La salle Gaveau en fête avec I due Foscari de Verdi.
Il était difficile, ce 12 février 2022, d’imaginer plus belle distribution pour l’opéra de jeunesse de Verdi. Placido Domingo a renouvelé une nouvelle fois un miracle d’incarnation alors qu’Anna Pirozzi s’affirmait toujours comme la grande titulaire du rôle et qu’Arturo Chacon-Cruz livrait une interprétation passionnée du fils du Doge.
En décembre 2020, nous profitions d’un moment de répit de la pandémie pour assister à une représentation exceptionnelle de l’opéra à Monte-Carlo, représentation dont nous ressortions quasiment en état de choc, face à une telle adéquation entre les interprètes et l’œuvre. Tirée de la tragédie de Lord Byron, l’œuvre de jeunesse de Verdi est reprise une bonne année après, à la salle Gaveau avec une distribution où l’on retrouve Placido Domingo et Anna Pirozzi, tandis qu’Arturo Chacon-Cruz remplace Francesco Meli.
On ne niera pas que la salle de concert du 8e arrondissement de Paris est moins adaptée pour ce répertoire que le Grimaldi Forum de Monaco. La salle est de dimensions modestes et aucun dispositif de surtitrages n’est mis en place, condamnant les spectateurs à se replonger dans des plaisirs oubliés depuis les années 90, alors que, pour suivre un opéra, il fallait en comprendre la langue ou venir avec le livret en main.
L’ensemble Appassionato, une formation adéquate pour cette œuvre à la salle Gaveau
Cela étant, l’Ensemble Appassionato dirigé par Mathieu Herzog est une formation idoine pour la scène de la salle qui sait jouer, durant toute la représentation, des contrastes, des nombreux moments exacerbés au rythme parfois échevelé d’une partition à laquelle se plient sans problème les solistes. En contrepartie du positionnement de l’orchestre et de son exposition, les instruments sollicités lors des thèmes choisis par Verdi, la clarinette, la flûte, les cordes, ressortent avec une belle clarté.
Quel trio de solistes !
Arturo Chacon-Cruz dispose d’une voix capable d’exprimer toute la tension correspondant au personnage exalté qu’est Jacopo Foscari. À l’écoute, le premier air avec cavatine et cabalette semble le pousser dans ses retranchements et cette tension est, alors, menée à son extrême ; l’instrument plie, mais ne rompt jamais et l’ensemble est couronné d’un superbe aigu longuement tenu. Lors de la scène de la prison, après une belle introduction d’alto et violoncelle, par des accents éperdus, il traduit la perte de sa raison et ses hallucinations spectrales et, sur un rythme soutenu, interprète une fascinante course à l’abîme teintée d’expressions de désespoir saccadées, avant de faire une magnifique démonstration vocale face à Lucrezia. Au troisième acte, dans un crescendo admirablement mené, sa dernière intervention sera marquée de douleur et de déraison et sa cavatine, All’infelice veglio, alors qu’il emplit son incarnation d’un vibrato plein de larmes, est totalement bouleversante. Ce faisant, il aura su habiter magistralement le personnage et ses angoisses durant toute la soirée.

- **LIGNES EXTRAITES**:
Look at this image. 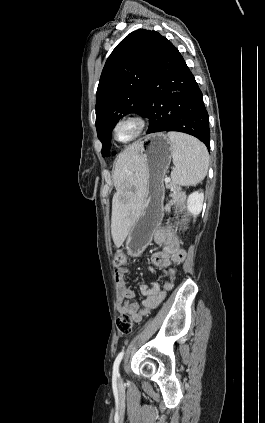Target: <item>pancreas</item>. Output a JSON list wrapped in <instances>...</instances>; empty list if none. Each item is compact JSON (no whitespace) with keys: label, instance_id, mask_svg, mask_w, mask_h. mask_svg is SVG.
Listing matches in <instances>:
<instances>
[{"label":"pancreas","instance_id":"cf45deb5","mask_svg":"<svg viewBox=\"0 0 265 423\" xmlns=\"http://www.w3.org/2000/svg\"><path fill=\"white\" fill-rule=\"evenodd\" d=\"M171 188L172 194L170 195L173 200L169 201V206L178 204L180 202L181 192L178 187H175L172 183L168 185Z\"/></svg>","mask_w":265,"mask_h":423}]
</instances>
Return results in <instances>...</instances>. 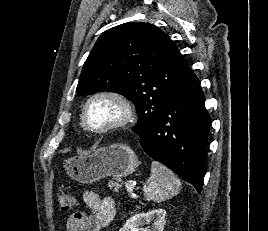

- **CONSIGNES**:
• a. Dressez la liste de tous les instruments de musique que mentionne la critique de I due Foscari.
• b. Rédigez la suite de la critique de I due Foscari à partir de sa dernière phrase.

- **RÉPONSES**:
• a. la clarinette, la flûte, les cordes, l'alto, le violoncelle

• b.
L’entrée en matière d’Anna Pirozzi en Lucrezia la montre immédiatement impériale et confirme alors qu’elle est incontestablement, aujourd’hui, la soprano qui survole sans partage ce répertoire. D’une ampleur vocale impressionnante, elle s’autorise des attaques redoutables tout en conservant une ligne musicale admirable et des piani superbes. Dans le duo avec Francesco Foscari, l’on sent autant la femme déterminée que celle amoureuse, alors que les pleurs du Doge lui redonnent espoir sur le sort de son mari. Dans celui avec son époux, elle est celle qui soutient le condamné, sans pour autant cacher son désarroi. Certes quelques aigus seront un peu durs, notamment en début de représentation, mais l’on reste ébaubi devant une telle maîtrise face à cette artiste qui ne cesse d’enchaîner Abigaille, Lady Macbeth et Turandot dans les théâtres européens, tout en conservant beauté et intégrité de l’instrument.
Domingo est Foscari
Et bien sûr… il y avait Placido Domingo. Acclamé lors de son entrée en scène par un public prêt à lui faire la fête, il se montre immédiatement très en voix (malgré une annonce de rhume) et émouvant dès sa première scène, alors que le vieux Foscari se lamente d’être à la fois père et doge. Apportant à chaque scène, et même à chaque phrase, sa science de l’interprétation, il semble, une fois encore, littéralement métamorphosé en Francesco Foscari. Pour apporter toute sa force à la fin aride de l’acte III, il faut un Domingo. Il vibre alors avec son cher Verdi, ce compositeur qui a ponctué sa carrière de tant d’exploits. Nous ensorcelant, il nous transporte de la main tremblante du vieillard qu’il incarne, dans la Venise du XVe siècle et l’art du chant est alors fabuleusement porté par cet esthète. Nous faisant partager sa fin dramatique, il nous mène au bord des larmes tant il sait se fondre et humaniser son personnage.
À ce trio superlatif d’artistes, s’ajoutent trois seconds rôles très bien tenus avec le Jacopo Loredano d’Emanuele Cordaro, dont la voix parvient, dans un rôle ingrat, à cependant en faire ressortir toute la méchanceté, avec Diego Godoy en Barbarigo dont la voix de ténor, charpentée et puissante, surprend à chaque instant et avec la Pisana solide d’Arianna Giuffrida.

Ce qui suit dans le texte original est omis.